A little while ago we inaugurated a couple awards (The Jose Serebrier Award for Inappropriate Encores and The Rachel Barton Pine Award for Encores that Alone Justify the Ticket Price) so named for their first recipients. Along slightly different lines, I now propose The Niles Crane 'Sprinkling Hand' Award for Production Teams who Should Never be Permitted to Work in that Capacity Ever Again, so named for this wonderful quote, memorably uttered by the great David Hyde Pierce on the classic show Fraiser after a waiter does not make his coffee to the required standard:
Can you believe the incompetence of that man? I very clearly asked for a whisper of cinnamon, he's given me a full-throated shout! There are countries in this world where they would lop off his sprinkling hand!
This first award going to messrs Way, Kovac, Hays and Elias: congratulations to all involved, we remain somewhat shellshocked at just how bad a creation you have managed to concoct. Amateurs could do a better job than this. Indeed, while we were at school, I was in the production team of a staging that was in every respect more enjoyable and satisfying. I think it's hard to put it better than Kieron Quirke, writing in the Evening Standard, and giving the evening a mere one star, a rating that seems a little high:
Pay your local hobo a tenner to croon Nessun Dorma and you’ll have a Beggar’s Opera more coherent and gratifyingly shorter than this offering.

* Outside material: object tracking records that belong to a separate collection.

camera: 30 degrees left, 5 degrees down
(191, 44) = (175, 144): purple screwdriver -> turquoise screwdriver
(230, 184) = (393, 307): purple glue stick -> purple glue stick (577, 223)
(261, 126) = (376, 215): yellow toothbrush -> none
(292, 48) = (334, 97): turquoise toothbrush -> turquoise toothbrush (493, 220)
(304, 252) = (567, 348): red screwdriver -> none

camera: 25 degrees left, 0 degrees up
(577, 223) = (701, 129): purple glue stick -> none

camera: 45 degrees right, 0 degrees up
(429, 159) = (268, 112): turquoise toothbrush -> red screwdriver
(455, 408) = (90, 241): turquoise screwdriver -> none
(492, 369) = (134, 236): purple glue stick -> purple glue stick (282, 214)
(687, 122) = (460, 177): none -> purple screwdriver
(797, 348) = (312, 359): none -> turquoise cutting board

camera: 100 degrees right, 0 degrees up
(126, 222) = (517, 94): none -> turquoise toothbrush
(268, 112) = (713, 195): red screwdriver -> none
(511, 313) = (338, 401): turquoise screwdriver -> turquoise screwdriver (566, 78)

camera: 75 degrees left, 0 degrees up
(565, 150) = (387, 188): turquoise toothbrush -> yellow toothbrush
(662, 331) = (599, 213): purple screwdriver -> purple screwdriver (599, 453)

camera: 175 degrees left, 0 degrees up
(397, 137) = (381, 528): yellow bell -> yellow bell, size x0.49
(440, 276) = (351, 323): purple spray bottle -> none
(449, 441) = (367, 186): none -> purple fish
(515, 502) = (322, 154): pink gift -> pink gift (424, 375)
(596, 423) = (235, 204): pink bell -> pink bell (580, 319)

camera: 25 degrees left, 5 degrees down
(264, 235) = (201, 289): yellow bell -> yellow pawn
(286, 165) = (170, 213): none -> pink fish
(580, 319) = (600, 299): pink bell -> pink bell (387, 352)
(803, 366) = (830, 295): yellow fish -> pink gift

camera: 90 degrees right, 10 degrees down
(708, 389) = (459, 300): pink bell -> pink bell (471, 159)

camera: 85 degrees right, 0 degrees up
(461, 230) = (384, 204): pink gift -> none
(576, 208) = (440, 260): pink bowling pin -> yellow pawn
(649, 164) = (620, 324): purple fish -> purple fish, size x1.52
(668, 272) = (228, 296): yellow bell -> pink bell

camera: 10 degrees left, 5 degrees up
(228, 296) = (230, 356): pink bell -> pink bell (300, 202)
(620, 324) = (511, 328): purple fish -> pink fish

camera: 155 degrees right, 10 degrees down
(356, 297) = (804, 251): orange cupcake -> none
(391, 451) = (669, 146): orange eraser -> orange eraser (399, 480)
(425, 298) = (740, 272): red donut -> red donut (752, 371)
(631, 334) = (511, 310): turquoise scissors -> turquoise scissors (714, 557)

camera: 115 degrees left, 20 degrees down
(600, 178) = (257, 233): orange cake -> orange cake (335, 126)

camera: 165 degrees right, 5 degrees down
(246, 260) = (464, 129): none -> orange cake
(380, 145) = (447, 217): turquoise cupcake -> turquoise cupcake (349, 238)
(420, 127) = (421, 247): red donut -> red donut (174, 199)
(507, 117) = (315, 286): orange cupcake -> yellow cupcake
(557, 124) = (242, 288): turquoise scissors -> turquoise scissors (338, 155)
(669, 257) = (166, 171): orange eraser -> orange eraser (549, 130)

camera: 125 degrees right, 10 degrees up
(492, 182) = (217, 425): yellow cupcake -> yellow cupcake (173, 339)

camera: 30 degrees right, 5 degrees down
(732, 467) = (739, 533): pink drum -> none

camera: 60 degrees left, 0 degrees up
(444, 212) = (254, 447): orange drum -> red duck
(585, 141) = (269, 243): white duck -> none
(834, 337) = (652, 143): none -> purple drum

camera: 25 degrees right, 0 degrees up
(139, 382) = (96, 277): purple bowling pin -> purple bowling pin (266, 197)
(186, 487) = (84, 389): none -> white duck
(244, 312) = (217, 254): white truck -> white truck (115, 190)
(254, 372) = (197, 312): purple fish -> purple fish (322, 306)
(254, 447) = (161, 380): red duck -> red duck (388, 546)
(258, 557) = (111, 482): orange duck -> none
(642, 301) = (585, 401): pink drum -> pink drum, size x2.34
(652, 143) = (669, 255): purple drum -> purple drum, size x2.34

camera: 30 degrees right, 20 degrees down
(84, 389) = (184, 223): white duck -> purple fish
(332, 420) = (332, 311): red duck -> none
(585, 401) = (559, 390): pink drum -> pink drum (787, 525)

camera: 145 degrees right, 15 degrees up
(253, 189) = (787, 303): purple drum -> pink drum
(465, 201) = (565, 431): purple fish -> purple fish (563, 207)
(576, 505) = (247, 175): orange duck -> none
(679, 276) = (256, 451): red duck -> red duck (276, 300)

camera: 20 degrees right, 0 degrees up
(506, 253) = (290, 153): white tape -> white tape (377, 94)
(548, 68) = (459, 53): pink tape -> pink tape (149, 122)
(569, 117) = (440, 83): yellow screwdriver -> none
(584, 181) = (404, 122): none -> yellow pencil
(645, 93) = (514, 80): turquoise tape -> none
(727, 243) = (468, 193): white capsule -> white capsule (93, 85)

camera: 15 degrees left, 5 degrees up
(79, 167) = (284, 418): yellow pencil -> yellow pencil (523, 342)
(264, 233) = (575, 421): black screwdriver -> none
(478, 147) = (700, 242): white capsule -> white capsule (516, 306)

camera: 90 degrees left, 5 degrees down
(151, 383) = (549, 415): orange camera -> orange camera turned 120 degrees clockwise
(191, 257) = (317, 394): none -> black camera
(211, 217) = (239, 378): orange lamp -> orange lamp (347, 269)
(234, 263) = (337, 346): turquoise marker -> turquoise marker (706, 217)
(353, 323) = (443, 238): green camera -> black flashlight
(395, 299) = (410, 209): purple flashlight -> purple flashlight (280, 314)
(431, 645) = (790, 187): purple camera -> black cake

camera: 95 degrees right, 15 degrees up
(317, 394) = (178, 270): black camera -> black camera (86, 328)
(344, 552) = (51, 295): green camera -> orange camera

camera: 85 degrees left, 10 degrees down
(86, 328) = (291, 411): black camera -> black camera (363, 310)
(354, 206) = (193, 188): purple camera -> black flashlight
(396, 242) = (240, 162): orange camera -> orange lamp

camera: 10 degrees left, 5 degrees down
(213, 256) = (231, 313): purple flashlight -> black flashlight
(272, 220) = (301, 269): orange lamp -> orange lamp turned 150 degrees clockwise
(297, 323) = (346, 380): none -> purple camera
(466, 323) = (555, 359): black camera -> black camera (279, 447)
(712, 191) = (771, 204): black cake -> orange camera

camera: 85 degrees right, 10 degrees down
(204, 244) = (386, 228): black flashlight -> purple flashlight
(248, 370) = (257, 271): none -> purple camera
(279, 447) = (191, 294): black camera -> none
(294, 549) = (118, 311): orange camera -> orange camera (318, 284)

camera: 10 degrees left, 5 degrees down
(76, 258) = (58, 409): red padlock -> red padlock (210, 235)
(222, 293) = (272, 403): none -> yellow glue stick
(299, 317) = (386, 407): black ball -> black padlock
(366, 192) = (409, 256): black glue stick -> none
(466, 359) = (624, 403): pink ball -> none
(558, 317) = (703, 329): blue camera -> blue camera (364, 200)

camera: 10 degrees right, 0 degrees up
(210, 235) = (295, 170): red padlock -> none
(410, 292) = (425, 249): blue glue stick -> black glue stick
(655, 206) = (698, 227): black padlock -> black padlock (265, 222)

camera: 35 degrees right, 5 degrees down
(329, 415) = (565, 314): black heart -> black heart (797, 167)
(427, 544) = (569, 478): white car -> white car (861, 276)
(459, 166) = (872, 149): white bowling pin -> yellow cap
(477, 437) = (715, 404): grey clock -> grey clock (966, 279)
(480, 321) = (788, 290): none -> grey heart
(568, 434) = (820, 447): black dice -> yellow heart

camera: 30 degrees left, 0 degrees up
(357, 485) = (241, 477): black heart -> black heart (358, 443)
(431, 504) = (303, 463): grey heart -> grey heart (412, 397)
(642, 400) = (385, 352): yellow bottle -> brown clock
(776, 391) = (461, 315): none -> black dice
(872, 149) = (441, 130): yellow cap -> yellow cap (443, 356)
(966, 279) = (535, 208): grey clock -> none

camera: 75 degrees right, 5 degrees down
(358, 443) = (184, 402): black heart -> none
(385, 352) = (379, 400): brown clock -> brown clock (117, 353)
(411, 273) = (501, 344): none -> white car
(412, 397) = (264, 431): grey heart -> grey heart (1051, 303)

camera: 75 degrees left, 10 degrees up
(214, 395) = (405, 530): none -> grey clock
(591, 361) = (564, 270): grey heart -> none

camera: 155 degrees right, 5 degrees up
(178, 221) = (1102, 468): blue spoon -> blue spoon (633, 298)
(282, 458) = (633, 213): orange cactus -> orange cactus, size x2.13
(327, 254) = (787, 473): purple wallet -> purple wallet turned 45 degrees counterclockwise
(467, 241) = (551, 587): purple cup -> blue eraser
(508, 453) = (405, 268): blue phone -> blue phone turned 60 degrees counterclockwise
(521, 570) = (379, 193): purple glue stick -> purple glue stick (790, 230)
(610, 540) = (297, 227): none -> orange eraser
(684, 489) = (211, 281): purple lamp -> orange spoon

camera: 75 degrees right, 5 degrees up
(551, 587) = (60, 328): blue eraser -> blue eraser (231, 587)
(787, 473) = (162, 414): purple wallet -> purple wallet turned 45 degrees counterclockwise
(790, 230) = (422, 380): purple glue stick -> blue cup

If you have tickets, ask for your money back, stick them on ebay or burn them to offset your rising gas bill. Even running them through the shedder would be a use orders of magnitude more productive and enjoyable. For the last two weeks I have been in pitched battle with BT, who have displayed the most staggering incompetence at every turn when asked to perform the simplest of transactions. I am still without an internet connection at home (or, less importantly, a telephone). They lie and screw up at every opportunity. If you do have a spare ticket, please send it to the BT senior management, knowing they'd had to endure the evening would feel like justice.